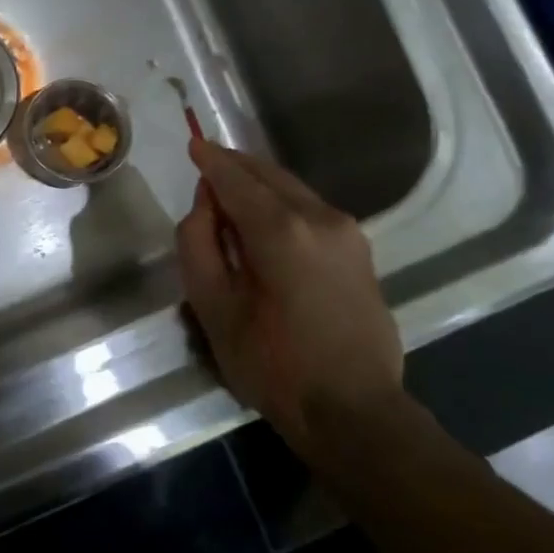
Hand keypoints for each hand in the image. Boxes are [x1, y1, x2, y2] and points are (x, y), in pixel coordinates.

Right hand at [175, 138, 404, 456]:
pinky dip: (282, 203)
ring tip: (230, 192)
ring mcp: (347, 232)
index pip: (236, 178)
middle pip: (269, 175)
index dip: (211, 160)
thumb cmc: (272, 364)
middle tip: (207, 163)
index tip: (193, 143)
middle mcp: (320, 217)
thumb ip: (198, 244)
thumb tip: (205, 204)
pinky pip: (311, 210)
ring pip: (293, 190)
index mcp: (280, 229)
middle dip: (236, 166)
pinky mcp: (360, 251)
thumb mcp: (213, 307)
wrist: (353, 409)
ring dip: (260, 184)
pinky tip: (265, 221)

§ §

• DIRECTIONS FOR THIS TASK:
Return the lines beginning at the one that contains "middle dip: (236, 166)" and continuing through the last line of the data, exactly as they stand and without any others.

• RESPONSE AREA:
middle dip: (236, 166)
pinky mcp: (360, 251)
thumb mcp: (213, 307)
wrist: (353, 409)
ring dip: (260, 184)
pinky tip: (265, 221)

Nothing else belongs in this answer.